Mirko Tanjic kehrt mit 15 Kilogramm weniger auf den Rippen zu Fußball-Hessenligist KSV Baunatal zurück

Schluss mit Chips und Schoki

Frisch gemacht: Mirko Tanjic, hier bei einem Spiel im Jahr 2011, kehrte in ausgezeichneter körperlicher Verfassung zum KSV Baunatal zurück. Foto: Herzog

Kassel. Er ist am Baunsberg eigentlich ein alter Bekannter. Aber so hatte man ihn lange nicht mehr gesehen. Erkannt wurde Mirko Tanjic dennoch, auch wenn er seit drei Monaten 15 Kilogramm abgenommen hat. Und so präsentierte er sich zur Mannschaftsvorstellung von Fußball-Hessenligist KSV Baunatal rank und schlank und in blendender körperlicher Verfassung.

Wie aber kam es zu dieser Veränderung des gewöhnlich nicht immer ganz austrainierten Angreifers? Das einschneidende Erlebnis trug sich im April zu. „Da bin ich mal Laufen gegangen. Und war danach völlig fertig. Bei Bosporus hatten wir ja nur noch einmal die Woche Training. Dann habe ich auch noch mein T-Shirt angehoben und meinen Bauch angeschaut und mich ziemlich unwohl gefühlt.“

Von da an war Schluss mit Kohlehydraten – auch Chips und Toffifee zeigte Tanjic die Rote Karte. „Ich habe meine Ernährung komplett umgestellt und habe allein angefangen zu trainieren“, sagt Tanjic. Seither geht der 29-Jährige vormittags laufen und nachmittags Fahrrad fahren und arbeitet intensiv an der eigenen Fitness. Mit Erfolg, denn statt 100 Kilo bringt er nun nur noch 85 auf die Waage.

Besonders schwer fiel ihm die Umstellung nicht. „Gern nimmt er die Mühen auf sich. „Ich will als Fußballer noch mal angreifen“, beteuert er im Bewusstsein, seine Qualitäten nicht immer maximal ausgeschöpft zu haben. Bei keinem anderen Klub als dem KSV Baunatal wurde er wirklich glücklich: „Irgendwas hat mir dann immer gefehlt, und beim KSV Hessen hatte ich Thorsten Bauer vor mir. An einem Fußballgott kommt man kaum vorbei.“

Aber es lag nicht nur an den Umständen. Ich hätte mir mehr den Hintern aufreißen müssen. Zudem habe ich mich manchmal selbst überschätzt“, räumt Tanjic ein. Zum dritten Mal kehrt er nun an den Baunsberg zurück und hofft, sich dort durchzusetzen. „Ich gebe mein Bestes. Aber das macht jeder. Auf die Bank setzt sich keiner gern. Am Ende entscheidet der Trainer, wer spielt“, gibt sich Tanjic zurückhaltend.

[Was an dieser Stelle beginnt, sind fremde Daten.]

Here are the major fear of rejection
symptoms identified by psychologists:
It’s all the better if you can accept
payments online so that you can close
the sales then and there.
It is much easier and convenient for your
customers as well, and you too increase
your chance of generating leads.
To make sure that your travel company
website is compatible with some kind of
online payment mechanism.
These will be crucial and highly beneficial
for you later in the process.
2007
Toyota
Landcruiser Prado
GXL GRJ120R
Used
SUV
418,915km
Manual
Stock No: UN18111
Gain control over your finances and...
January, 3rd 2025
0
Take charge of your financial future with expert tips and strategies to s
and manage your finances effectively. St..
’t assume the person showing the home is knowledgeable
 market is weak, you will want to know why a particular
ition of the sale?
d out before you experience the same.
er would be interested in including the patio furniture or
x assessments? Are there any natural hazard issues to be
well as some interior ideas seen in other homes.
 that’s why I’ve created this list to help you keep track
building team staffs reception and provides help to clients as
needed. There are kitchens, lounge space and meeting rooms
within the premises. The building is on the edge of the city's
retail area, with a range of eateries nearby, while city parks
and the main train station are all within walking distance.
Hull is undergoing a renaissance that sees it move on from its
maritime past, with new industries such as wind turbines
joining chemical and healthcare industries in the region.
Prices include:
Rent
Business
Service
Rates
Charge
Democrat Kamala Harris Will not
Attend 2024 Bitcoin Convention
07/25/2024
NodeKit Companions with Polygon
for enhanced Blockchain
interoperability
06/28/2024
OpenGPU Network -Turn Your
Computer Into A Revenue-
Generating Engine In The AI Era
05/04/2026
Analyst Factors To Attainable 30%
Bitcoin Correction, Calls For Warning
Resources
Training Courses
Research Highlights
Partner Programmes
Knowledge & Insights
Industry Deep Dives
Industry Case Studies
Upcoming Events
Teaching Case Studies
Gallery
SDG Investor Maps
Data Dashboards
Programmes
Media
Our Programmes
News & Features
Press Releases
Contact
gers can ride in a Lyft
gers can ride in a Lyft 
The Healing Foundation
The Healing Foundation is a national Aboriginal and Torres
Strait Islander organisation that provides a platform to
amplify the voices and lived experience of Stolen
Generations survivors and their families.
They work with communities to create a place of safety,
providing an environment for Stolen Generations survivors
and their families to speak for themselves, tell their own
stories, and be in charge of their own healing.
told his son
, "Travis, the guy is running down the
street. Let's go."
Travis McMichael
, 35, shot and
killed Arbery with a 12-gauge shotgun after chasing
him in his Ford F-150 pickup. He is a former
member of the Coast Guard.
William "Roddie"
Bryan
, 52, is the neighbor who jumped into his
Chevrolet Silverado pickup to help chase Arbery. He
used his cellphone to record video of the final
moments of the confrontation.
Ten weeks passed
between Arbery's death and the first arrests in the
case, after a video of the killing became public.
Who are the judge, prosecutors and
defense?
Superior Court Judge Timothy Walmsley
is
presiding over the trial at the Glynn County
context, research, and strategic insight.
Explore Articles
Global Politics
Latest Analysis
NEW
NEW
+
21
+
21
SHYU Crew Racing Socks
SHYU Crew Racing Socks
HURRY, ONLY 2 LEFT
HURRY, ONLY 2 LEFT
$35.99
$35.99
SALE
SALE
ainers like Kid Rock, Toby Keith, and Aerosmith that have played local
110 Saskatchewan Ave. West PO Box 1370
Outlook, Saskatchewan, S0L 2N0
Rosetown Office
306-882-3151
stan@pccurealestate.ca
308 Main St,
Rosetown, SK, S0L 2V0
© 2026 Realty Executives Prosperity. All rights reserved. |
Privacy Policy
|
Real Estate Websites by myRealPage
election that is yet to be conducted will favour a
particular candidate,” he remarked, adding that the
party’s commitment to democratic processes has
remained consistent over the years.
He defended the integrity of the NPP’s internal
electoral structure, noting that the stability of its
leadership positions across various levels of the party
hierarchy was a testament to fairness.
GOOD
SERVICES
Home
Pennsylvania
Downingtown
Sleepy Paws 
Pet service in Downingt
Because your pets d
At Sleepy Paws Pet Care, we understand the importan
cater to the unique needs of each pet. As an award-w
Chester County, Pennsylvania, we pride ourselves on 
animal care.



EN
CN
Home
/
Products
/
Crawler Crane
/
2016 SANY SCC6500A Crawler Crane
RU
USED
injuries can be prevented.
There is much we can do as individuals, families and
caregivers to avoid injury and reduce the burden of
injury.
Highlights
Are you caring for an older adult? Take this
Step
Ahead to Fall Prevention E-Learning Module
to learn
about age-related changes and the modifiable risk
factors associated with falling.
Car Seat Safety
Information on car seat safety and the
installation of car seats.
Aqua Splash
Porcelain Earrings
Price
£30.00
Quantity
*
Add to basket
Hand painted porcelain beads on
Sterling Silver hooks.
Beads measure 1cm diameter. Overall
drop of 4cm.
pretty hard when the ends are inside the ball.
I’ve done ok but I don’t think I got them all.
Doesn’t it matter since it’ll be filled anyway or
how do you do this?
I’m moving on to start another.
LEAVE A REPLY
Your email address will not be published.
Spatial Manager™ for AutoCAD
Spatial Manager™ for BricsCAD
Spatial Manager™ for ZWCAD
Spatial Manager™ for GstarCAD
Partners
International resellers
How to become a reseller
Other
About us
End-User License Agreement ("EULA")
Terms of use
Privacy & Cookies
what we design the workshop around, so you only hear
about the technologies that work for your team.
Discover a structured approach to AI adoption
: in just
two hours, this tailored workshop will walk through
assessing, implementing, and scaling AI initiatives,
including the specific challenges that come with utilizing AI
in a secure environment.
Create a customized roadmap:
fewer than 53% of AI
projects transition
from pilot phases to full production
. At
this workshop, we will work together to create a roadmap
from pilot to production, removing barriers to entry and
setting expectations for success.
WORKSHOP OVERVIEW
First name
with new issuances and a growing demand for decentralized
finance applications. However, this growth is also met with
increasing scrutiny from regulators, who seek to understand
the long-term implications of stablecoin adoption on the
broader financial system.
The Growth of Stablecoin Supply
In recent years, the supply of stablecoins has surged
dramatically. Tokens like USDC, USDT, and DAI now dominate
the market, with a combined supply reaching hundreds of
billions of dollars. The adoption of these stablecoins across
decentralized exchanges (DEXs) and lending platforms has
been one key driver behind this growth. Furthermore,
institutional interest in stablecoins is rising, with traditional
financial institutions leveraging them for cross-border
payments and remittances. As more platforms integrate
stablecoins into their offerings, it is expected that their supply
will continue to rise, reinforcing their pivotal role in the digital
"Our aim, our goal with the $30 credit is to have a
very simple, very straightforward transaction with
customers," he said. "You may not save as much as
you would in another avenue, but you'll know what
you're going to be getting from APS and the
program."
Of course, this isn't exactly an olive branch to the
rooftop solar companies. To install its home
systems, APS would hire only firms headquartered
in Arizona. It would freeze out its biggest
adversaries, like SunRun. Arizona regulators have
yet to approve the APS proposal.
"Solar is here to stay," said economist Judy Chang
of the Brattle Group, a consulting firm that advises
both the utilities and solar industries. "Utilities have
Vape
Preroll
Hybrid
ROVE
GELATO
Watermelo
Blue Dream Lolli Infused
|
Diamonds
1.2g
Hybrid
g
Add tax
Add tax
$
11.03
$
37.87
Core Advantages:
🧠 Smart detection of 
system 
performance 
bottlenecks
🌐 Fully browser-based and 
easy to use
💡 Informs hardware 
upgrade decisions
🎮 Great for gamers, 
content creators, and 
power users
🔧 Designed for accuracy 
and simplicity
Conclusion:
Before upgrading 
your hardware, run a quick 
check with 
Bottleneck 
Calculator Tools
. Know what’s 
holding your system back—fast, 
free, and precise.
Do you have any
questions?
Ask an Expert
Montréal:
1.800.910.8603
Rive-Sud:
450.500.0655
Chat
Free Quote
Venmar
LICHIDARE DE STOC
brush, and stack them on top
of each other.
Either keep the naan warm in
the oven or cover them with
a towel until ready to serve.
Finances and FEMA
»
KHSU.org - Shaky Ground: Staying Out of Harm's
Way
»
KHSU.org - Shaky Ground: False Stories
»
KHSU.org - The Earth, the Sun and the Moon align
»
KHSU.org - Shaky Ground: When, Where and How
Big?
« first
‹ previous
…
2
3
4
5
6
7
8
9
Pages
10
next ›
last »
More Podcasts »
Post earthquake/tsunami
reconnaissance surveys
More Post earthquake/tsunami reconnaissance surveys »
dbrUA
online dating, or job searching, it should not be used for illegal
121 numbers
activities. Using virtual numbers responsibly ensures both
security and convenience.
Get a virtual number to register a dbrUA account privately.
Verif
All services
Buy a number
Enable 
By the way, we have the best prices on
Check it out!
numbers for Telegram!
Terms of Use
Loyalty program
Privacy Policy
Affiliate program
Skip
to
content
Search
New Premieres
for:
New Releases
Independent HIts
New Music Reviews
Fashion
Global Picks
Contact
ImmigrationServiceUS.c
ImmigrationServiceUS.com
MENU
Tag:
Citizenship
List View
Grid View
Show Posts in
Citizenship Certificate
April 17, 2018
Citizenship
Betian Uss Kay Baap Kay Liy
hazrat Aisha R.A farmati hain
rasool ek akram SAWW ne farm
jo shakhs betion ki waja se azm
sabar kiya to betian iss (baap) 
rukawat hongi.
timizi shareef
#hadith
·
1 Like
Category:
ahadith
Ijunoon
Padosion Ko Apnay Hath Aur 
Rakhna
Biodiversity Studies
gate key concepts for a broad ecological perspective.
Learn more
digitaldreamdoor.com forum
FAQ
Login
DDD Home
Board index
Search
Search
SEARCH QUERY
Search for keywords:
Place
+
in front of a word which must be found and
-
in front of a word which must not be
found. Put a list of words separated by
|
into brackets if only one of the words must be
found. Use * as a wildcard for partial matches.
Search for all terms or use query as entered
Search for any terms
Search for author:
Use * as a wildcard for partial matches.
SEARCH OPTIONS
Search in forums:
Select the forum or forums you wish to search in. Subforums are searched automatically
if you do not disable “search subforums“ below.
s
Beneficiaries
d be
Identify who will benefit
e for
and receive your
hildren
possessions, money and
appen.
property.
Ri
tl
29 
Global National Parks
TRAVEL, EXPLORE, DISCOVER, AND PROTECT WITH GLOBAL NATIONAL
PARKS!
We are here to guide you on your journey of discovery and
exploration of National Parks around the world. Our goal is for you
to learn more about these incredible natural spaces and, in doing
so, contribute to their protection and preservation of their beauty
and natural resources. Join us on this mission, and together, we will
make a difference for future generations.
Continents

Ändern muss er allerdings wieder seine Ernährung. „Ohne Kohlehydrate geht es nicht, wenn man Fußball und Training intensiv betreibt“, sagt „Möhre“, wie Tanjic sinnigerweise seit seiner ersten Saison als Erwachsener beim KSV Baunatal und auch privat genannt wird.